After ultrasonic treatment, the speed of tooth movement was increased by about 1.5 times. And the number of osteoclasts considerably increased by about 2 times. However, they decreased slightly after aspirin gavage. By Applying ultrasound therapy, Receptor Activator for Nuclear Factor-κ B Ligand (RANKL) levels in periodontal tissue were elevated. Aspirin was able to reduce these increases. Results from Micro Computed Tomography (Micro-CT) revealed that bone mineral density decreased by about 1/5 after ultrasound treatment on the compression side. The rate of bone mineral apposition indicated that bone was forming under tension, and that of the OU group increased by about 1.3 times that O group.

Conclusions

Although aspirin slowed this trend, LFHIU still enhanced overall tooth mobility in orthodontic treatment.

Orthodontic treatment is becoming more popular due to the improvements it produces in masticatory function and aesthetics. However, because of the longer treatment duration [1] and the complications such as white spot lesions [2], dental root resorption [3], and periodontal disease [4] etc., researchers paid more attention to these concerns. Among them, it is a challenging issue that accelerating tooth movement or accelerating the movement of difficult-to-move teeth. Furthermore, it is a requirement for patients and a goal of clinicians that accelerate tooth movement healthily [5].

At present, methods of accelerating orthodontic teeth movement include surgical treatment, pharmaceutical treatment, and physical treatment, such as corticotomy [6], local injection of parathyroid hormone [7] or prostaglandin E2 [8], low-energy laser irradiation [9], vibration [10], and low-intensity pulsed ultrasound [11,12,13,14], etc. Trauma and side effects are the main concerns when using surgery or drugs [15,16,17]. Vibration [18], on the other hand, is a non-invasive treatment for accelerating tooth movement that has no notable adverse effects. Teruko et al. [19] verified that high-frequency vibration (3gF, 70 Hz, 3 min once a week) might increase osteoclastogenesis via NF-κB activation and hence speed tooth movement. Ultrasound [20], a non-invasive method like vibration, is also considered an effective way to promote tooth movement. Xue et al. [21] found that LIPUS (30 mW/cm², 1.5 MHz, 20 min once a day) increased orthodontic teeth movement via the RANKL and HGF/Runx2/BMP-2 signaling pathways.
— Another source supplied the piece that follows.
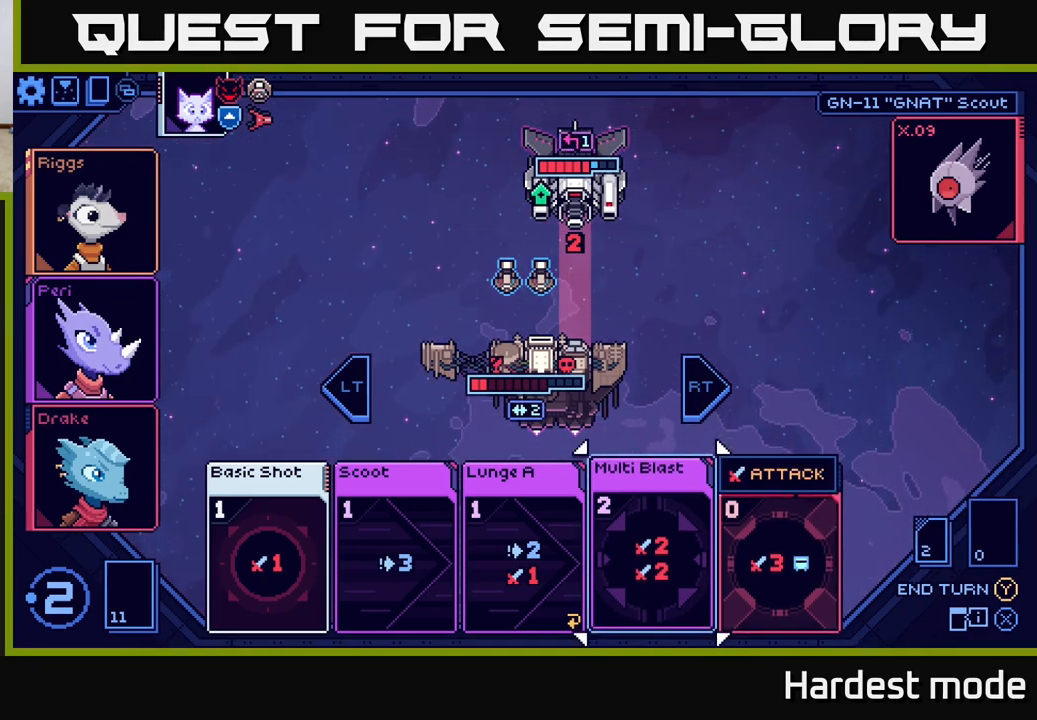
{"buttons": [], "left_stick": "center", "right_stick": "center", "events": []}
Previous researches showed low-intensity pulse ultrasound could speed up orthodontic tooth movement [11, 12, 22]. However, a clinical study [23] found that a single dose of LIPUS applied at 3 weeks did not speed up or lessen the pain associated with orthodontic tooth movement. Moreover, we could find that the treatment duration was around 20 min [24], which might reduce patients’ compliance. There was a study [25] showed that higher ultrasound intensity can make the RANKL gene expression higher at 24 h. One study examined the effects of ultrasonic at 1 MHz, 0.1 W/cm², and 45 kHz, 0.03 W/cm² on mesenchymal stem cells. It was discovered that 45 kHz ultrasonic vibration produced more prostaglandin E2 than 1 MHz ultrasonic [26]. Prostaglandin E2 increases the production of osteoclasts, implying that ultrasonic with a lower frequency may be more favorable to the formation of osteoclasts. Currently, almost all research on the acceleration of orthodontic teeth movement by ultrasonic is limited to low-intensity pulsed ultrasound and does not apply to higher intensity or lower frequency ultrasonic vibration.
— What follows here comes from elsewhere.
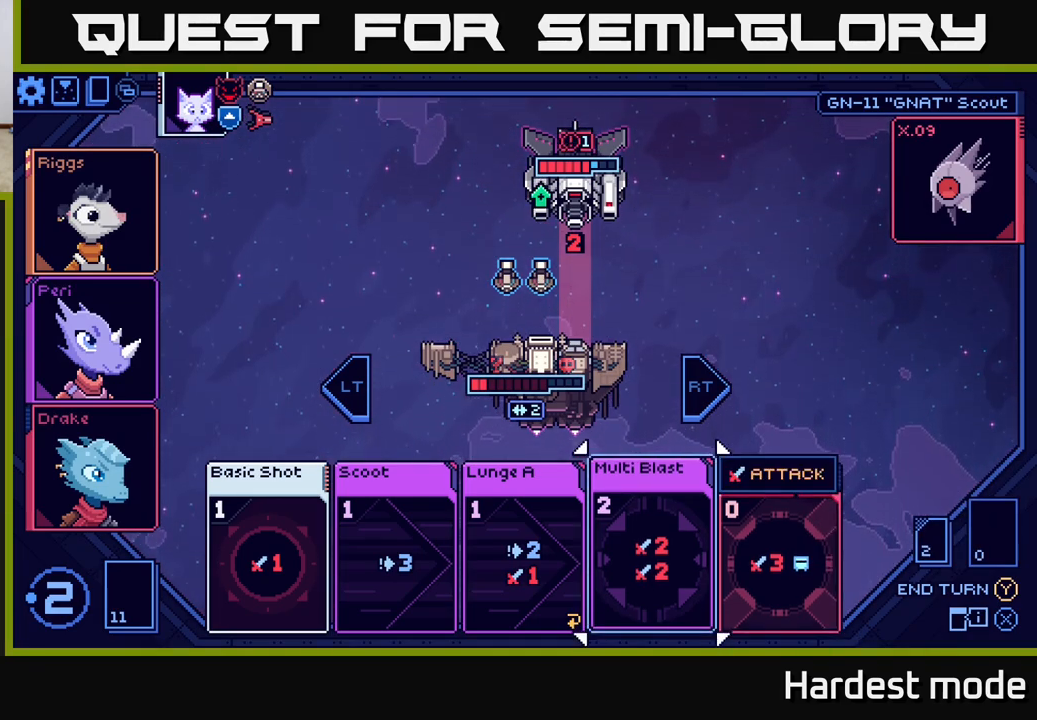
{"buttons": [], "left_stick": "center", "right_stick": "center", "events": []}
Aspirin could inhibit osteoclast differentiation by activating receptor activators of the nuclear factor kappa-B ligand (RANKL/RANK) signaling pathway [27]. In addition, pain during orthodontic treatment has become an important reason for people to give up treatment [28]. Some literature studies have shown that non-steroidal anti-inflammatory drug, such as aspirin, was often used to reduce pain by orthodontic patients. However, researches showed most non-steroidal anti-inflammatory drugs might reduce tooth movement [29,30,31,32].

Therefore, the purpose of our study is to determine how orthodontic tooth movement in rats is affected by low-frequency high-intensity ultrasound (LFHIU) combined with aspirin, and whether it affects the RANKL/RANK signaling pathway.

Experimental animals

Thirty-six male Sprague-Dawley rats aged 6–8 weeks and weighing 160–180 g (provide by the Laboratory animal center of Peking University School and Hospital of Stomatology) were randomly divided into three groups (Fig. 1), orthodontic (O) group, ultrasound-treated orthodontic (OU) group, ultrasound-treated orthodontic with 100 mg/kg/day aspirin gavage (OUA) group. The sample size calculation referred to the previous literature [33], and the calculation formula is 2*SD² (1.96 + 0.842) ²/d². The rats were maintained at a controlled temperature (22 ± 2 °C), with 12-h light/12-h dark periods.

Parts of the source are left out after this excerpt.